I risultati delle elezioni
Non appena cominciato lo spoglio, domenica sera alle 21, si capiva già che la destra non aveva sfondato e la sinistra avrebbe retto. Il PP ha ottenuto 136 deputati, risultando la lista più votata nella stragrande maggioranza delle provincie. Il PSOE ha ottenuto invece 122 deputati, Vox si è fermato a 33, Sumar a 31. Il resto dei seggi è da ripartirsi tra partiti regionalisti. Nessuno dei due blocchi ha ottenuto una maggioranza chiara, non arrivando ai 176 deputati della maggioranza assoluta.
Vincitori e Vinti
Como spesso accade, per dichiarare vincitori e vinti non bisogna solo guardare i freddi numeri, ma anche quali erano le aspettative.
Il vincitore della serata è sicuramente stato il PSOE di Pedro Sánchez: non è crollato come si prevedeva, anzi è passato da 120 a 122 deputati e, come spiegherò tra poco, rimane l’unico partito in grado di formare un governo.
Il PP è passato da 89 deputati a 136, difficile definirlo perdente. Di certo non ha ottenuto quanto si aspettava, ma è andato bene anche in regioni per lui molto difficili come la Catalogna, dove è passato da 2 seggi a 6.
Vox è sicuramente il perdente di queste elezioni: si aspettavano di migliorare il risultato del 2019 (52 deputati), aveva addirittura ottenuto l’endorsement della premier italiana Meloni, ma non solo non ha migliorato i risultati, ha addirittura perso 19 deputati. Ed Abascal non ha saputo fare di meglio che incolpare il PP del suo pessimo risultato, risultando totalmente incapace di una benché minima autocritica.
Sumar ha peggiorato leggermente i risultati di Podemos del 2019, ma ha salvato comunque capra e cavoli.
Gli altri perdenti, almeno in termini di voti, sono stati i partiti independentisti catalani, nello specifico ERC (Esquerra Republicana de Catalunya), passati da 13 a 7 deputati. La Catalogna ha infatti votato in chiave nazionale, dando addirittura 19 seggi al PSOE, suo miglior risultato nella regione dal 2006.

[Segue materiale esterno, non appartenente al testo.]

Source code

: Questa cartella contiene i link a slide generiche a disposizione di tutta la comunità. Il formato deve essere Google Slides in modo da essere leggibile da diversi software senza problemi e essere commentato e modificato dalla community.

E adesso? I possibili accordi
Come detto in precedenza, il PSOE è, salvo sorprese, l’unico partito in grado di formare un governo: sommando infatti i suoi 122 deputati, i 31 di Sumar, i 7 di ERC, i 6 del partito indipendentista basco di estrema sinistra EH Bildu, i 5 dell’alto partito basco PNV, il voto del partito galiziano BNG, arriverebbe a 172 voti. Se a questi aggiungiamo i 7 di Junts per Catalunya (il partito di Puidgemont), arriverebbe a 179 voti, sufficienti per governare. Ma proprio quest’ultimo appoggio è in dubbio, sia perché Junts non è un partito di sinistra, anzi è un partito decisamente di destra, sia perché è il più duro tra gli indipendentisti catalani, e per dare l’appoggio a Sánchez potrebbe tornare a chiedere un referendum di indipendenza, cosa che difficilmente il PSOE concederà.

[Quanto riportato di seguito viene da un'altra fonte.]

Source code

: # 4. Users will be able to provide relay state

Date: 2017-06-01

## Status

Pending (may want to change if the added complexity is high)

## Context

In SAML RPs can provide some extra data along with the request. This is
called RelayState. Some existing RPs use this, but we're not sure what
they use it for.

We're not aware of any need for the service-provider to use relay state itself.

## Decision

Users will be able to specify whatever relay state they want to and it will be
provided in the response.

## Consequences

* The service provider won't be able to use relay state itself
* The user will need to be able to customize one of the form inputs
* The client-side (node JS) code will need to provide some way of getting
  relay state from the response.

Dall’altra parte le speranze di formare un governo per il PP sono praticamente nulle: difficile se non impossibile far sedere allo stesso tavolo il PNV e Vox. A questi andrebbero poi sommati UPN (partito di centrodestra Navarro) e Coalición Canaria (partito regionale Canario), per un totale di 176 deputati.
La mia personale opinione è che alla fine Sánchez riuscirá a formare governo, magari con l’astensione di Junts. Ma per conoscere la fattibilità dell’operazione bisognerà aspettare ancora qualche giorno, quando verranno conteggiati i voti provenienti dall’estero. Un’altra possibilità molto quotata è la ripetizione delle elezioni, magari tra novembre e dicembre.
Considerazioni finali
Comunque la si pensi, la Spagna si è confermata essere un paese con un elettorato per lo più moderato ed europeista: all’estremismo di Vox ha preferito la moderazione del PP, un partito di centro-destra come ce ne sono tanti. A sinistra Podemos non esiste più, Sumar è un partito di sinistra come possono essere i Verdi tedeschi, sicuramente più a sinistra del PSOE, ma senza sparate in pieno stile sudamericano. Ora vedremo quale prezzo sarà disposto a pagare il PSOE pur di governare.